What you will do | Please write out every record exactly, but keep any images out of it.

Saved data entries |

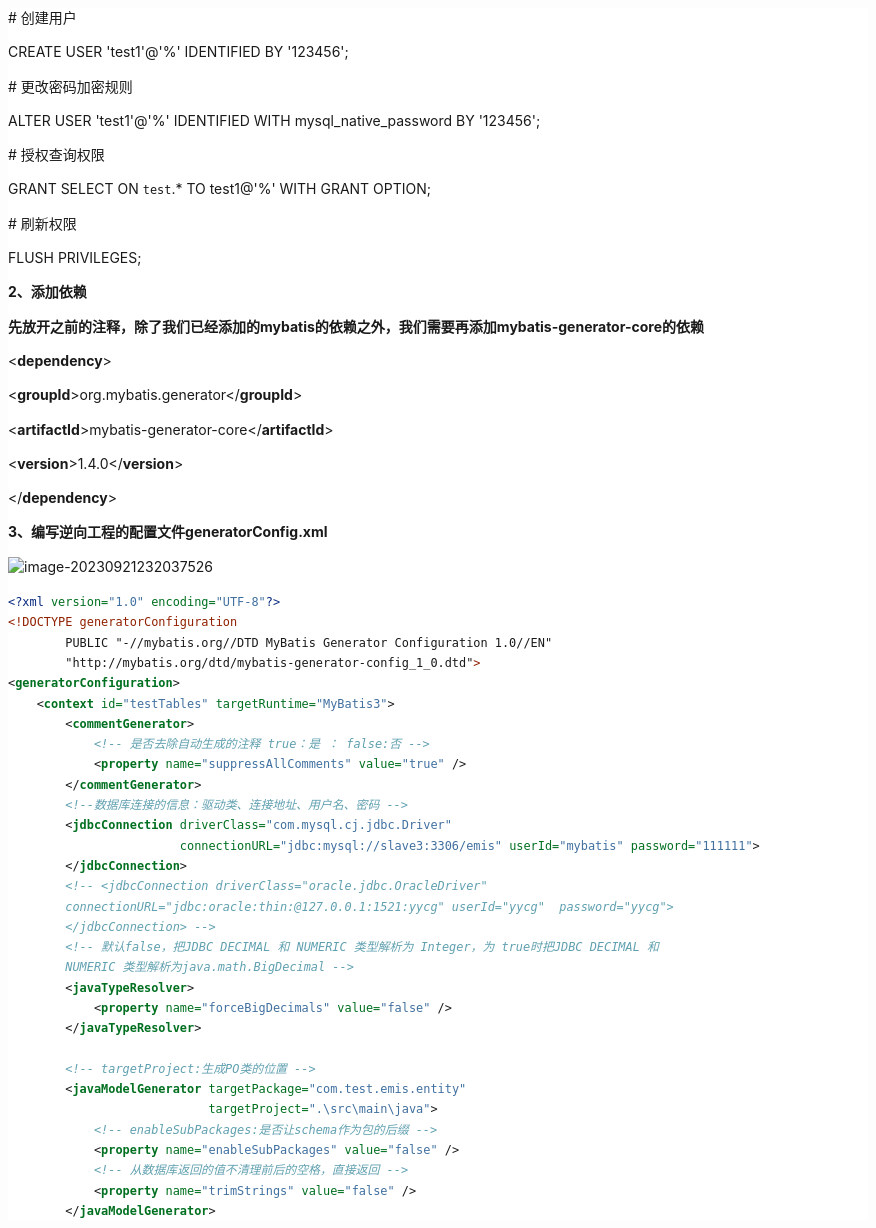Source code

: \# 创建用户

CREATE USER 'test1'@'%' IDENTIFIED BY '123456';

\# 更改密码加密规则

ALTER USER 'test1'@'%' IDENTIFIED WITH mysql_native_password BY '123456';

\# 授权查询权限

GRANT SELECT ON `test`.* TO test1@'%' WITH GRANT OPTION;

\# 刷新权限

FLUSH PRIVILEGES;

 

**2、添加依赖**

**先放开之前的注释，除了我们已经添加的mybatis的依赖之外，我们需要再添加mybatis-generator-core的依赖**

 

<**dependency**>

  <**groupId**>org.mybatis.generator</**groupId**>

  <**artifactId**>mybatis-generator-core</**artifactId**>

  <**version**>1.4.0</**version**>

</**dependency**>

 

**3、编写逆向工程的配置文件generatorConfig.xml**

![image-20230921232037526](https://raw.githubusercontent.com/cute-karl/shixunimage/main/image-20230921232037526.png)

```xml
<?xml version="1.0" encoding="UTF-8"?>
<!DOCTYPE generatorConfiguration
        PUBLIC "-//mybatis.org//DTD MyBatis Generator Configuration 1.0//EN"
        "http://mybatis.org/dtd/mybatis-generator-config_1_0.dtd">
<generatorConfiguration>
    <context id="testTables" targetRuntime="MyBatis3">
        <commentGenerator>
            <!-- 是否去除自动生成的注释 true：是 ： false:否 -->
            <property name="suppressAllComments" value="true" />
        </commentGenerator>
        <!--数据库连接的信息：驱动类、连接地址、用户名、密码 -->
        <jdbcConnection driverClass="com.mysql.cj.jdbc.Driver"
                        connectionURL="jdbc:mysql://slave3:3306/emis" userId="mybatis" password="111111">
        </jdbcConnection>
        <!-- <jdbcConnection driverClass="oracle.jdbc.OracleDriver"
        connectionURL="jdbc:oracle:thin:@127.0.0.1:1521:yycg" userId="yycg"  password="yycg">
        </jdbcConnection> -->
        <!-- 默认false，把JDBC DECIMAL 和 NUMERIC 类型解析为 Integer，为 true时把JDBC DECIMAL 和
        NUMERIC 类型解析为java.math.BigDecimal -->
        <javaTypeResolver>
            <property name="forceBigDecimals" value="false" />
        </javaTypeResolver>

        <!-- targetProject:生成PO类的位置 -->
        <javaModelGenerator targetPackage="com.test.emis.entity"
                            targetProject=".\src\main\java">
            <!-- enableSubPackages:是否让schema作为包的后缀 -->
            <property name="enableSubPackages" value="false" />
            <!-- 从数据库返回的值不清理前后的空格，直接返回 -->
            <property name="trimStrings" value="false" />
        </javaModelGenerator>
```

Output of the exercise |
Source code

: \# 创建用户

CREATE USER 'test1'@'%' IDENTIFIED BY '123456';

\# 更改密码加密规则

ALTER USER 'test1'@'%' IDENTIFIED WITH mysql_native_password BY '123456';

\# 授权查询权限

GRANT SELECT ON `test`.* TO test1@'%' WITH GRANT OPTION;

\# 刷新权限

FLUSH PRIVILEGES;

 

**2、添加依赖**

**先放开之前的注释，除了我们已经添加的mybatis的依赖之外，我们需要再添加mybatis-generator-core的依赖**

 

<**dependency**>

  <**groupId**>org.mybatis.generator</**groupId**>

  <**artifactId**>mybatis-generator-core</**artifactId**>

  <**version**>1.4.0</**version**>

</**dependency**>

 

**3、编写逆向工程的配置文件generatorConfig.xml**

![image-20230921232037526](https://raw.githubusercontent.com/cute-karl/shixunimage/main/image-20230921232037526.png)

```xml
<?xml version="1.0" encoding="UTF-8"?>
<!DOCTYPE generatorConfiguration
        PUBLIC "-//mybatis.org//DTD MyBatis Generator Configuration 1.0//EN"
        "http://mybatis.org/dtd/mybatis-generator-config_1_0.dtd">
<generatorConfiguration>
    <context id="testTables" targetRuntime="MyBatis3">
        <commentGenerator>
            <!-- 是否去除自动生成的注释 true：是 ： false:否 -->
            <property name="suppressAllComments" value="true" />
        </commentGenerator>
        <!--数据库连接的信息：驱动类、连接地址、用户名、密码 -->
        <jdbcConnection driverClass="com.mysql.cj.jdbc.Driver"
                        connectionURL="jdbc:mysql://slave3:3306/emis" userId="mybatis" password="111111">
        </jdbcConnection>
        <!-- <jdbcConnection driverClass="oracle.jdbc.OracleDriver"
        connectionURL="jdbc:oracle:thin:@127.0.0.1:1521:yycg" userId="yycg"  password="yycg">
        </jdbcConnection> -->
        <!-- 默认false，把JDBC DECIMAL 和 NUMERIC 类型解析为 Integer，为 true时把JDBC DECIMAL 和
        NUMERIC 类型解析为java.math.BigDecimal -->
        <javaTypeResolver>
            <property name="forceBigDecimals" value="false" />
        </javaTypeResolver>

        <!-- targetProject:生成PO类的位置 -->
        <javaModelGenerator targetPackage="com.test.emis.entity"
                            targetProject=".\src\main\java">
            <!-- enableSubPackages:是否让schema作为包的后缀 -->
            <property name="enableSubPackages" value="false" />
            <!-- 从数据库返回的值不清理前后的空格，直接返回 -->
            <property name="trimStrings" value="false" />
        </javaModelGenerator>
```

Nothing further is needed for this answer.